To write a encoder that adapts to the SMP decoder, we need a encoder that output the same format as the decoder input. The original MiT encoder output is an array of 4D tensors, and we need to adheare to that format.
The encoder output dimension shape is defined as follows:
Index | Shape | Explain | Description |
---|---|---|---|
0 | 16x3x224x224 | Batch_Size * 3_Color_Channels * height * width | Original Image Tensor |
1 | 16x0x112x112 | Batch_Size * 0_Channels * height/2 * width/2 | Dummy Tensor |
2 | 16x64x56x56 | Batch_Size * 64_Channels * height/4 * width/4 | 1st ViT Block Output |
3 | 16x128x28x28 | Batch_Size * 128_Channels * height/8 * width/8 | 2nd ViT Block Output |
4 | 16x320x14x14 | Batch_Size * 320_Channels * height/16 * width/16 | 3rd ViT Block Output |
5 | 16x512x7x7 | Batch_Size * 512_Channels * height/32 * width/32 | 4th ViT Block Output |
Compare to traditional ViT encoder, each block of MiT does not accepting a same tensor shape, but each block accepting them at different shapes. That means, the output of each block was not being Upsampled or Downsampled from a fixed size tensor like 16x128x14x14 to a different output shape. Instead, the transformation of the tensor is done by a patch embedding layer that comes after each ViT block, and each block takes the output of the patch embedding (which shape is already being transformed) layer as input.

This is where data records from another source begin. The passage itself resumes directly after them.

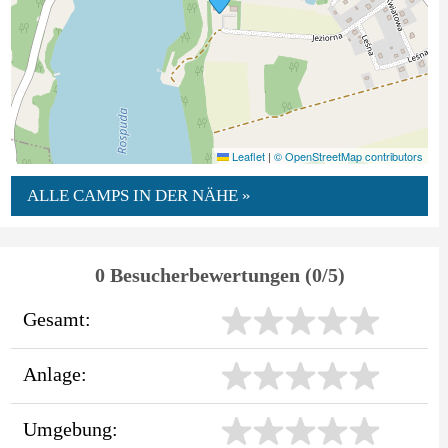
Leaflet
|
© OpenStreetMap contributors
ALLE CAMPS IN DER NÄHE »
0 Besucherbewertungen (0/5)
Gesamt:
Anlage:
Umgebung:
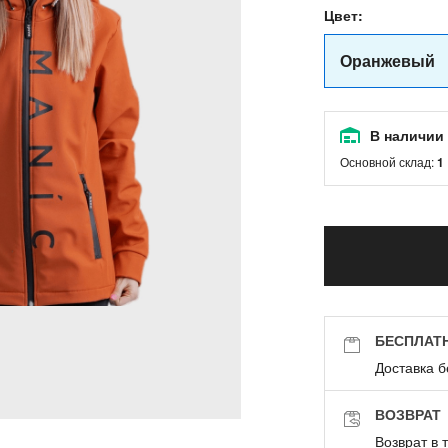
Цвет:
Оранжевый
В наличии
Основной склад:
1
БЕСПЛАТ
Доставка б
ВОЗВРАТ
Возврат в 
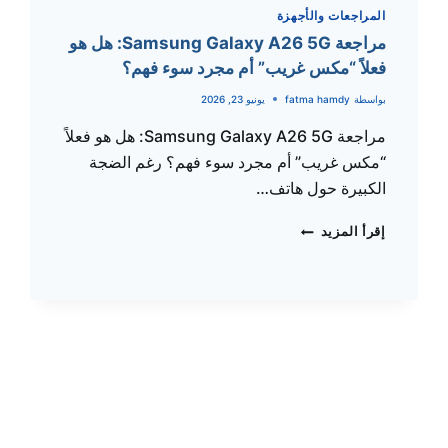
مصر
المراجعات والأجهزة
والسعودية
مراجعة Samsung Galaxy A26 5G: هل هو
اليوم
فعلاً “مكس غريب” أم مجرد سوء فهم؟
(تحديث
يوليو
بواسطة
fatma hamdy
يونيو 23, 2026
2026)
مراجعة Samsung Galaxy A26 5G: هل هو فعلاً
“مكس غريب” أم مجرد سوء فهم؟ رغم الضجة
الكبيرة حول هاتف…
مراجعة
إقرأ المزيد
SAMSUNG
GALAXY
A26
5G:
هل
هو
فعلاً
“مكس
غريب”
أم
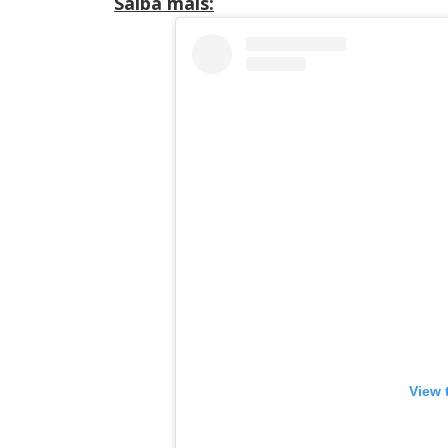
Saiba mais:
View 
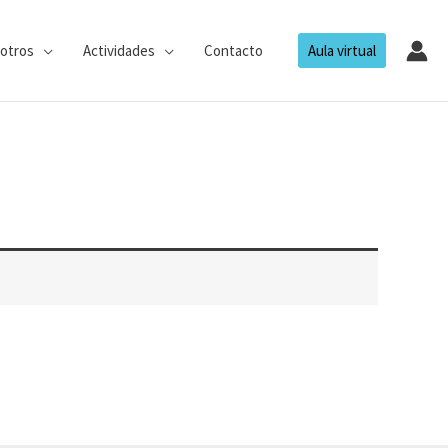
otros
Actividades
Contacto
Aula virtual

Hence that their MiT encoder model structure looks like this in each layer:
Layer | Input Shape | Output Shape | Description |
---|---|---|---|
0 | 16x3x224x224 | 16x3x224x224 | Original Image Input |
1 | 16x3x224x224 | 16x64x56x56 | Patch Embedding 0 |
2 | 16x64x56x56 | 16x64x56x56 | 1st ViT Block Output |
3 | 16x64x56x56 | 16x128x28x28 | Patch Embedding 1 |
4 | 16x128x28x28 | 16x128x28x28 | 2nd ViT Block Output |
5 | 16x128x28x28 | 16x320x14x14 | Patch Embedding 2 |
6 | 16x320x14x14 | 16x320x14x14 | 3rd ViT Block Output |
7 | 16x320x14x14 | 16x512x7x7 | Patch Embedding 3 |
8 | 16x512x7x7 | 16x512x7x7 | 4th ViT Block Output |
But since we are using traditional ViT encoder, we need to adapt the output to the MiT decoder input. We can adapt the output by Upsampling or Downsampling the tensor to the desired dimension. For our models, we can have such a model structure for ViT encoder:
Layer | Input Shape | Output Shape | Description |
---|---|---|---|
0 | 16x3x224x224 | 16x3x224x224 | Original Image Input |
1 | 16x3x224x224 | 16x320x14x14 | Patch Embedding |
2 | 16x320x14x14 | 16x320x14x14 | 1st ViT Block |
2-1 | 16x320x14x14 | 16x64x56x56 | Upsampling 4x Output |
3 | 16x320x14x14 | 16x320x14x14 | 2nd ViT Block |
3-1 | 16x320x14x14 | 16x128x28x28 | Upsampling 2x Output |
4 | 16x320x14x14 | 16x320x14x14 | 3rd ViT Block |
4-1 | 16x320x14x14 | 16x320x14x14 | Identity Output |
5 | 16x320x14x14 | 16x320x14x14 | 4th ViT Block |
5-1 | 16x320x14x14 | 16x512x7x7 | Downsampling 2x Output |
However, we have not verified the performance of such a model structure. This might not be as effective as the original MiT encoder. But I believe the performance will still be acceptable as a segmentation model.